**Quoted passage:**
======

Nobody really needs to tweet. Celebrities least of all. But for a group of people so insistent on escaping the paparazzi, celebrities sure do spill a lot of beans on Twitter. And lest they argue that it’s because they’re putting content out on their own terms, let’s not forget that Twitter does not have a feature that checks your sobriety before posting. Thankfully, at that. Because that would rob us of the schadenfreude and sadistic pleasure that follows seeing famous people act so utterly stupid, strange and (in all honesty) human. And isn’t that the real appeal of following celebrities on Twitter? The idea that famous folks put their pants on one leg at a time just like the rest of us, and consequently fall on their face while doing so.

======

**Provided data:**
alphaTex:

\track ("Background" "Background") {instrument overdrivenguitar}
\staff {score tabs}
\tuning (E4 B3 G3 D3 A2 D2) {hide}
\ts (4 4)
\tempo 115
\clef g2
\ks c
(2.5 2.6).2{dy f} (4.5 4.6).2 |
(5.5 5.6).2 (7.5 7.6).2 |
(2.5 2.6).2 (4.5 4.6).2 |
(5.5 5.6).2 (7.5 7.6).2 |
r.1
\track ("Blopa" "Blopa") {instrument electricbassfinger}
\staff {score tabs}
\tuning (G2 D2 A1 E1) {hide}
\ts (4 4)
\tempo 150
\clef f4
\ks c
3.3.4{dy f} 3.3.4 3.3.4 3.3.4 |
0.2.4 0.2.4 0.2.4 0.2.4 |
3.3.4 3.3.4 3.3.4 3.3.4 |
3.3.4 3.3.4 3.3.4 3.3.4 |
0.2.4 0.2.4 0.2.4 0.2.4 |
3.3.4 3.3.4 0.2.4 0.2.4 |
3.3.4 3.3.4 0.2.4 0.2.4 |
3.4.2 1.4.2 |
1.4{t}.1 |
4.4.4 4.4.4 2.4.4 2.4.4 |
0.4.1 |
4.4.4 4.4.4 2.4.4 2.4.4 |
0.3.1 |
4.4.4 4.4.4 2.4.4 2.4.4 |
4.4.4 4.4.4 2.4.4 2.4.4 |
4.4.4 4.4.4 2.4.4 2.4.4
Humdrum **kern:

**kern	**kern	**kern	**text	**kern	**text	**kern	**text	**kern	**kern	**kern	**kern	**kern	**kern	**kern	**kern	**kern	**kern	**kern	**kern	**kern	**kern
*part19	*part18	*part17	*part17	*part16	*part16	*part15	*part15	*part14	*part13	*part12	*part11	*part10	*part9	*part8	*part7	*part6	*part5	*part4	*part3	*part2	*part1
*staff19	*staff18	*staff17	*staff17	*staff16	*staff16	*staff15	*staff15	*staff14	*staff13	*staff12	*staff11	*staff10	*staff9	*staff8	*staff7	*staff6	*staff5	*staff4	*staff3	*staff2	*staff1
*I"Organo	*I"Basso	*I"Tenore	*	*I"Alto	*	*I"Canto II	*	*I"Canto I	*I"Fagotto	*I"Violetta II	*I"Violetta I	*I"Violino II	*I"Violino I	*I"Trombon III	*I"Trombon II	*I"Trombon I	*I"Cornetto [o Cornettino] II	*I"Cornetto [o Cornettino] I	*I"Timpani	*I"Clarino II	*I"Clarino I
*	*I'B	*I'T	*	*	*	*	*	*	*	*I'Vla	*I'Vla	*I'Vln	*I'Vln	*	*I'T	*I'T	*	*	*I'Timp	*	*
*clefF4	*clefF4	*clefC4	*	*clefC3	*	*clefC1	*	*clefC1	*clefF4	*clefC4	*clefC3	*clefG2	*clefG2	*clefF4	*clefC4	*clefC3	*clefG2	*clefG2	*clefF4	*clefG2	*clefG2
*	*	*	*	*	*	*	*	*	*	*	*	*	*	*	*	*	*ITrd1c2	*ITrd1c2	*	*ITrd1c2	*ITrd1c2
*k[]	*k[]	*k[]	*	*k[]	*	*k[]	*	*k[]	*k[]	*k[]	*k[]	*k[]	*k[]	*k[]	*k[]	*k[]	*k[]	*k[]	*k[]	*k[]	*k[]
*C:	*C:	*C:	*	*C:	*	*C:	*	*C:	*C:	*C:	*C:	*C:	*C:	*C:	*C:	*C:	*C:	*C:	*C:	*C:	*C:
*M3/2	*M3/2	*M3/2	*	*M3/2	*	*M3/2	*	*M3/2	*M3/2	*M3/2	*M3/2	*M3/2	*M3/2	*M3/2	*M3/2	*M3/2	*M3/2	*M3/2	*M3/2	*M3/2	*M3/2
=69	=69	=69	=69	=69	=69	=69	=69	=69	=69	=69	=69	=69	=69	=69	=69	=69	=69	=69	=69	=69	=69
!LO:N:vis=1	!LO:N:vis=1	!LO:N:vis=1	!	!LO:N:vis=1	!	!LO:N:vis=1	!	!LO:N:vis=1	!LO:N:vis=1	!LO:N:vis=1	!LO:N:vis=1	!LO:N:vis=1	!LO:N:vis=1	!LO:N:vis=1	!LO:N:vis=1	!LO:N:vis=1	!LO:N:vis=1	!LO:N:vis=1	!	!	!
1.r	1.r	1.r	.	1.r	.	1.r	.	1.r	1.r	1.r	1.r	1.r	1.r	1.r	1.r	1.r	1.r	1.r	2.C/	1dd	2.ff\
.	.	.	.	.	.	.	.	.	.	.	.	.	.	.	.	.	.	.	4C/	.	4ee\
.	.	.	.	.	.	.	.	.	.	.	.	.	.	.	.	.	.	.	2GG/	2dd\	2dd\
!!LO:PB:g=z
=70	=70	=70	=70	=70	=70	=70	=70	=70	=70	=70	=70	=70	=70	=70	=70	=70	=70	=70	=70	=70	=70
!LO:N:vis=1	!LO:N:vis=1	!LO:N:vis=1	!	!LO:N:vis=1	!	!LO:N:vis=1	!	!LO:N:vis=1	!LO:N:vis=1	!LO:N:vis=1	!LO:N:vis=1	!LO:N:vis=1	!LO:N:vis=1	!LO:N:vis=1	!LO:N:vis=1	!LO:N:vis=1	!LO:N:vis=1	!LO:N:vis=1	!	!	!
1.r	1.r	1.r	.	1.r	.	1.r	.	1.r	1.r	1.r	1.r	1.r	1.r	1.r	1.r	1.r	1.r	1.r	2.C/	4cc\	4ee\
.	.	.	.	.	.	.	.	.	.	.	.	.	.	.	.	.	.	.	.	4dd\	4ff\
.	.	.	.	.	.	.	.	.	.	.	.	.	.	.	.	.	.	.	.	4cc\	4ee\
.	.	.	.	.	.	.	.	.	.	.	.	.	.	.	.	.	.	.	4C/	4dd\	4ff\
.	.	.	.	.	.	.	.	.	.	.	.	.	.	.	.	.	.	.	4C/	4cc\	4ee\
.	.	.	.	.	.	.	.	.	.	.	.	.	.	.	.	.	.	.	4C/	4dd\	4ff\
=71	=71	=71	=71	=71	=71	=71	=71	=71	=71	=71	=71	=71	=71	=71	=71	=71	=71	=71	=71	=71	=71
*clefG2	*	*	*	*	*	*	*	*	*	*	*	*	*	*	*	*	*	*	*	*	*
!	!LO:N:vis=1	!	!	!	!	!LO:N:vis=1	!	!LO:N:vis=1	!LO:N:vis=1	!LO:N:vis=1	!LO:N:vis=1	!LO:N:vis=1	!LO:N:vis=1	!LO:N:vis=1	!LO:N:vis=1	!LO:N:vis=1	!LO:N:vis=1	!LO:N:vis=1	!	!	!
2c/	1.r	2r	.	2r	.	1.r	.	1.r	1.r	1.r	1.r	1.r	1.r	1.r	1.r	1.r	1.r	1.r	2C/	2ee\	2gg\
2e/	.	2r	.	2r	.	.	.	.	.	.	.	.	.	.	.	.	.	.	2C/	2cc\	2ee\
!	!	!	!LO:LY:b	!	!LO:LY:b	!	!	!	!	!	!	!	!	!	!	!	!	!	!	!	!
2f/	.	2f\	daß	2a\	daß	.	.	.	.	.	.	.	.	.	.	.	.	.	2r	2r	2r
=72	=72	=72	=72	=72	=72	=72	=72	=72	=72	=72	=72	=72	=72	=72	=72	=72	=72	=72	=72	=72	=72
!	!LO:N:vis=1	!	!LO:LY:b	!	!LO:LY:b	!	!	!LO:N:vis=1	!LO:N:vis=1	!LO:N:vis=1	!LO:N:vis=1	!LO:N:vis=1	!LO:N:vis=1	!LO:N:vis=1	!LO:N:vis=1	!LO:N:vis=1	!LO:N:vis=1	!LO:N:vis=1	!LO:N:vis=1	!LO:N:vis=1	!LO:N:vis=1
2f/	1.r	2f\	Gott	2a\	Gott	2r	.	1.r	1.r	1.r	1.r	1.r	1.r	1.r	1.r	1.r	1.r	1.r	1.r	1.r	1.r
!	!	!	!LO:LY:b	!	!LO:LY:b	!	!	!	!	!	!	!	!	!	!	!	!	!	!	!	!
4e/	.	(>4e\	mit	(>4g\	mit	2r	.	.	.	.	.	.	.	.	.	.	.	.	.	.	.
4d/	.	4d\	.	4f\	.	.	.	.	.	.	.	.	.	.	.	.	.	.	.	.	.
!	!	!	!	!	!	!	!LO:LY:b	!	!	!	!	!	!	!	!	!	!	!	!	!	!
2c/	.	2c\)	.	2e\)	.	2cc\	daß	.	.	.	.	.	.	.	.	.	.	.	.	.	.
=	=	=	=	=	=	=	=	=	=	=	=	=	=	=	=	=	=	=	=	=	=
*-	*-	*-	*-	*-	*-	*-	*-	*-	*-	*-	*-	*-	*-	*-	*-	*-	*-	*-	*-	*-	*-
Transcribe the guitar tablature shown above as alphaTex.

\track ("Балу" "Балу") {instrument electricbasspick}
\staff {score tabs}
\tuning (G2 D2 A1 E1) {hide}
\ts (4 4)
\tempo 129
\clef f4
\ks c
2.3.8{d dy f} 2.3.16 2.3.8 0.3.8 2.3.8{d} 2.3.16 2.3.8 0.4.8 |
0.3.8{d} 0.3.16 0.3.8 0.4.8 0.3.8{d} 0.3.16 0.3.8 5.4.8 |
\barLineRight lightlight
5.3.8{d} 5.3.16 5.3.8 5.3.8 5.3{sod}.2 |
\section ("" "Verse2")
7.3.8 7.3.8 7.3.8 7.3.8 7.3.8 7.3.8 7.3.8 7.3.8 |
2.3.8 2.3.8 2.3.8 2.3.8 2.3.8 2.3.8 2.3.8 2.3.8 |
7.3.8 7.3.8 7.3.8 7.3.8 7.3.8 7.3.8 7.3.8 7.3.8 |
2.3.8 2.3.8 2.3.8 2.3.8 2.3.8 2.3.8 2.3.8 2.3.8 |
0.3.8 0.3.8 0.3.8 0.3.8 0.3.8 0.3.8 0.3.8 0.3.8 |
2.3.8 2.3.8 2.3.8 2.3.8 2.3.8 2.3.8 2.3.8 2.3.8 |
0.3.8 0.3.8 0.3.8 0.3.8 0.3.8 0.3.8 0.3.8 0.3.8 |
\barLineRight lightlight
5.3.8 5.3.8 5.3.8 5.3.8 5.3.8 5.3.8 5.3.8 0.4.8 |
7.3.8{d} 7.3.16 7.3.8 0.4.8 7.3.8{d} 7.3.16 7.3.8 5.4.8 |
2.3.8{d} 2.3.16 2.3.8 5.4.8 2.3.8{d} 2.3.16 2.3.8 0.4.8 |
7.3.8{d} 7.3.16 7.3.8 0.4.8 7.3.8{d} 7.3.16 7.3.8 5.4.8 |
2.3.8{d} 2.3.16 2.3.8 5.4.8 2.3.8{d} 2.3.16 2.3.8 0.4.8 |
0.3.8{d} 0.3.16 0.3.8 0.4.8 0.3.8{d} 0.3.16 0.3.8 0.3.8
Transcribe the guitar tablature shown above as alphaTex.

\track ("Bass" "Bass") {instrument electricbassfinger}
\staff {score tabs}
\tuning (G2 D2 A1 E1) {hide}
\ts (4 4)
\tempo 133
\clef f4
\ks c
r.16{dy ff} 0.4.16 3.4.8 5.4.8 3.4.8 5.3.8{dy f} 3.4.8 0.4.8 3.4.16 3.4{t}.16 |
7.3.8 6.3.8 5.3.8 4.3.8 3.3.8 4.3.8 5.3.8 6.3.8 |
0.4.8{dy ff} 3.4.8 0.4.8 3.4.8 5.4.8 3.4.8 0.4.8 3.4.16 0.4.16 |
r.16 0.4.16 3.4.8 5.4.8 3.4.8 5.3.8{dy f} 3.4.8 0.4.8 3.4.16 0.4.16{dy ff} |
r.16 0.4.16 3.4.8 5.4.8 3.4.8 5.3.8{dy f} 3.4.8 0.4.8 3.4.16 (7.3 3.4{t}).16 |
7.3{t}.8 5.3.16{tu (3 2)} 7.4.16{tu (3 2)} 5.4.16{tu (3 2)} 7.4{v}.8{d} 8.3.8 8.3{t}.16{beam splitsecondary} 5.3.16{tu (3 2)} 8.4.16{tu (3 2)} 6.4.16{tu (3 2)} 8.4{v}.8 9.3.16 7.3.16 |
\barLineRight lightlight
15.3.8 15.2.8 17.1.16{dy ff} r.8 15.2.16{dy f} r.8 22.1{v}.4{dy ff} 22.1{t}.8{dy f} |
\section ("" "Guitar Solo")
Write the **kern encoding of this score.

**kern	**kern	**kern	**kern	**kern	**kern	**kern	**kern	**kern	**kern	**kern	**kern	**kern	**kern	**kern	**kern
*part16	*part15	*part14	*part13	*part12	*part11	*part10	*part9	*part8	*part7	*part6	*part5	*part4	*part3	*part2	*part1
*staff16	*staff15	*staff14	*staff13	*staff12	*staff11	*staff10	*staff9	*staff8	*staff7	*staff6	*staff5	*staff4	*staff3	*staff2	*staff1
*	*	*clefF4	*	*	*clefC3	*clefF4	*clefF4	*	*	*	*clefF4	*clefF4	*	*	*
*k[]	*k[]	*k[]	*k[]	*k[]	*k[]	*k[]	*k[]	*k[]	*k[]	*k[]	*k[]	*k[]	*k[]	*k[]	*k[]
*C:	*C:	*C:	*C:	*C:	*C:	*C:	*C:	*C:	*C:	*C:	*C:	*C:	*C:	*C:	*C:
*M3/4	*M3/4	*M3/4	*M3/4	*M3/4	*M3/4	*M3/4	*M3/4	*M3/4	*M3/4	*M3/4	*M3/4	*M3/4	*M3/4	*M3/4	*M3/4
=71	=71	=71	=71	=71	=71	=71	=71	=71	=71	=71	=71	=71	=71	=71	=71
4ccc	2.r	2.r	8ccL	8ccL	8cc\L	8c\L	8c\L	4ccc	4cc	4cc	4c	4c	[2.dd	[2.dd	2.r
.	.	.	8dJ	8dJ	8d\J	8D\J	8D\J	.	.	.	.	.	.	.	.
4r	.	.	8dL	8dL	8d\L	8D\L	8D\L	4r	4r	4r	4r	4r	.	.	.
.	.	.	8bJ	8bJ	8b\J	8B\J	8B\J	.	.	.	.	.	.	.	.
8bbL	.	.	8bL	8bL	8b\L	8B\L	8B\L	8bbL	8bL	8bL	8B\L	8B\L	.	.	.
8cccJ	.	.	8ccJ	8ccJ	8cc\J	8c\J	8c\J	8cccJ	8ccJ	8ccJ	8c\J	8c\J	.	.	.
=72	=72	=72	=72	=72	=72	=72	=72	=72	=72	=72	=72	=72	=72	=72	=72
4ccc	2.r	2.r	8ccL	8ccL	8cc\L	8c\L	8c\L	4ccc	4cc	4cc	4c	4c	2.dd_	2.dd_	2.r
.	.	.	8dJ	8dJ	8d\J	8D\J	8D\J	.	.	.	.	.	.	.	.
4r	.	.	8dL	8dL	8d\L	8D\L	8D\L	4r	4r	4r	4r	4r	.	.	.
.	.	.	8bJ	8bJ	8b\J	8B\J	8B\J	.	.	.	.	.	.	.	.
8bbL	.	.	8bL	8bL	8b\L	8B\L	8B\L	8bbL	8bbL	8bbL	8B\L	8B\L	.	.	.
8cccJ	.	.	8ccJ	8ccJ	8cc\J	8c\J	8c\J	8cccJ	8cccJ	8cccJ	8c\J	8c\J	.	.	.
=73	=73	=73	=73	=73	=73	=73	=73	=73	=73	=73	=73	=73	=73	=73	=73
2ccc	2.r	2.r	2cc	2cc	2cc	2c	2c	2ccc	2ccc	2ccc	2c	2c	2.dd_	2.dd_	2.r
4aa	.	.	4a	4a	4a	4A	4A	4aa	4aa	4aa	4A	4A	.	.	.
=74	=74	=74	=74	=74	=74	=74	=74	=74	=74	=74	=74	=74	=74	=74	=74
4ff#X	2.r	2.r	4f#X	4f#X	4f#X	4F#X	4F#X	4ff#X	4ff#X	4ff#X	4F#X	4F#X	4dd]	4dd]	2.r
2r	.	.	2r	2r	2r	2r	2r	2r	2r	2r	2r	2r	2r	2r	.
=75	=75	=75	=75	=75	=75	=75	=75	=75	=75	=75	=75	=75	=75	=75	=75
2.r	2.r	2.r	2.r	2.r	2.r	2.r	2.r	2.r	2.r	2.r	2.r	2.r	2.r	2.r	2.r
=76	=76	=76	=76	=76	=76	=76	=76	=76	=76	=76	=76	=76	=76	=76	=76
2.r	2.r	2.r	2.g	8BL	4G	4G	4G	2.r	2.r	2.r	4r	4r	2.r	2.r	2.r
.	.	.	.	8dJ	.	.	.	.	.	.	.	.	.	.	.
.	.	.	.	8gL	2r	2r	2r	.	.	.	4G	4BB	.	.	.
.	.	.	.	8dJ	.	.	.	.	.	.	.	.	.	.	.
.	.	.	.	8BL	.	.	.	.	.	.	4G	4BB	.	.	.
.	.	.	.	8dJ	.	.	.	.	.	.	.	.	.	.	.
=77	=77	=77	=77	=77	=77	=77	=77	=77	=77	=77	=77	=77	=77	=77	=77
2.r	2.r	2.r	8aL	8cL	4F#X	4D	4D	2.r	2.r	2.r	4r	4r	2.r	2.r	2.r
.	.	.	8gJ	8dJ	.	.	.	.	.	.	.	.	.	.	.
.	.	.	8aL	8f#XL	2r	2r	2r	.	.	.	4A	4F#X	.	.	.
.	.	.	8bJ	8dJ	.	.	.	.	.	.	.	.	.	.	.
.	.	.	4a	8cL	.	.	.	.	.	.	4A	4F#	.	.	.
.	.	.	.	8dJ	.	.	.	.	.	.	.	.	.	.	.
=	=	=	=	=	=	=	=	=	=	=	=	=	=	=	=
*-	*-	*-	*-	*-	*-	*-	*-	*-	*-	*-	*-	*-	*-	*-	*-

======

**Given request 1:**
List every word the passage about celebrities on Twitter uses to describe how famous people act.
**Given request 2:**
Please say whether each statement agrees with the passage about celebrities on Twitter, answering yes or no and quoting the deciding words: (a) Twitter checks a user's sobriety before a post goes out. (b) Celebrities need to tweet less than anyone. (c) Celebrities are described as keen to escape the paparazzi.
**Given request 3:**
Reproduce the passage about celebrities on Twitter between "Nobody really needs" and "while doing so.", inclusive.

**Task solution 1:**
stupid, strange, human

**Task solution 2:**
(a) No: "Twitter does not have a feature that checks your sobriety before posting."
(b) Yes: "Celebrities least of all."
(c) Yes: "a group of people so insistent on escaping the paparazzi"

**Task solution 3:**
Nobody really needs to tweet. Celebrities least of all. But for a group of people so insistent on escaping the paparazzi, celebrities sure do spill a lot of beans on Twitter. And lest they argue that it’s because they’re putting content out on their own terms, let’s not forget that Twitter does not have a feature that checks your sobriety before posting. Thankfully, at that. Because that would rob us of the schadenfreude and sadistic pleasure that follows seeing famous people act so utterly stupid, strange and (in all honesty) human. And isn’t that the real appeal of following celebrities on Twitter? The idea that famous folks put their pants on one leg at a time just like the rest of us, and consequently fall on their face while doing so.